*Tarea A:*
Transcribe de las cartas de los lectores el fragmento que comienza con "Dado el largo" y continúa hasta "advenimiento del desastre!".
*Tarea B:*
Según las cartas de los lectores, ¿qué día escuchó Silvia Bosch en el Museo del Prado comentarios sobre la exposición Las furias de Tiziano?
*Tarea C:*
Indica si cada una de estas afirmaciones concuerda con las cartas de los lectores y justifica cada respuesta con un sí o un no y las palabras exactas de las cartas que lo deciden: (i) Silvia Bosch está de acuerdo con Patricia Ramírez en que hay que practicar el humor. (ii) El debate sobre la ira se realizó en un estudio de RNE fuera del museo. (iii) La carta de Jaime Molina Lizana menciona una imagen de Walter Benjamin del domingo 9 de marzo.

*Texto del documento:*
•••

El mundo en que vivimos

Por Jaime Molina Lizana, (Granada)

Dado el largo tiempo que llevo leyendo aquí a Juan José Millás, y dado también que la imagen de Walter Benjamin del domingo día 9 de marzo no es la primera que utiliza perteneciente a épocas relativamente distantes de la realidad cotidiana, creo que puedo afirmar que cuando recurre a imágenes del pasado, sus artículos no solo son igual de eficaces en la tarea de hacernos comprender el mundo en que vivimos, sino que incluso pueden llegar a serlo bastante más. ¡Con qué facilidad, con qué absoluta intuición comprende uno el efecto perversamente ilusorio con que la aparente realidad oculta el inevitable advenimiento del desastre!

Un poco menos airados

Por Silvia Bosch, (Madrid)

El 1 de marzo escuché en el Museo del Prado comentarios sobre la exposición Las furias de Tiziano, y acto seguido, un debate sobre la ira en un programa de RNE realizado en directo desde el auditorio de esa pinacoteca de Madrid. Recuerdo frases de los tertulianos como “la furia que hace perder el control es perjudicial”, “la vida está llena de sonido y furia”, “la furia puede ser creativa”. Un día más tarde, en el artículo de la sección de Psicología de El País Semanal firmado por Patricia Ramírez, leo que las personas que rodean a aquellas que reaccionan con ira se sienten incómodas y que existen otras alternativas para mostrar el enfado. Estoy de acuerdo con ella cuando dice que hay que equilibrar nuestro interior, practicar el humor y permitir que la risa relaje el sistema nervioso. No dejemos que imperen los modelos de conducta con ira, sino los que están llenos de calma. Esta es una buena manera de canalizar la furia a veces inevitable cuando vemos injusticias a nuestro alrededor o trato indebido hacia los más débiles.

La vida es muy valiosa

Por Carmen Villar, (Barcelona)

•••

Entradas guardadas
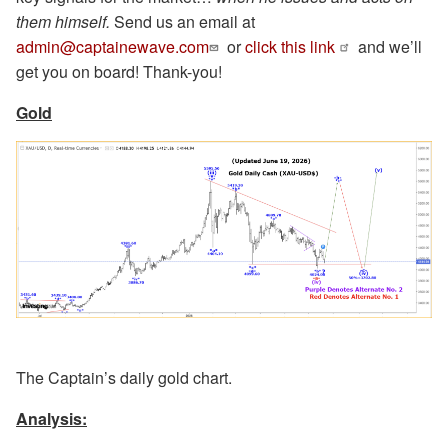
them himself.
Send us an email at
admin@captainewave.com
or
click this link
and we’ll
get you on board! Thank-you!
Gold
The Captain’s daily gold chart.
Analysis:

•••

*Respuesta esperada A:*
Dado el largo tiempo que llevo leyendo aquí a Juan José Millás, y dado también que la imagen de Walter Benjamin del domingo día 9 de marzo no es la primera que utiliza perteneciente a épocas relativamente distantes de la realidad cotidiana, creo que puedo afirmar que cuando recurre a imágenes del pasado, sus artículos no solo son igual de eficaces en la tarea de hacernos comprender el mundo en que vivimos, sino que incluso pueden llegar a serlo bastante más. ¡Con qué facilidad, con qué absoluta intuición comprende uno el efecto perversamente ilusorio con que la aparente realidad oculta el inevitable advenimiento del desastre!

*Respuesta esperada B:*
El 1 de marzo.

*Respuesta esperada C:*
(i) Sí: «Estoy de acuerdo con ella cuando dice que hay que equilibrar nuestro interior, practicar el humor y permitir que la risa relaje el sistema nervioso».
(ii) No: «realizado en directo desde el auditorio de esa pinacoteca de Madrid».
(iii) Sí: «la imagen de Walter Benjamin del domingo día 9 de marzo».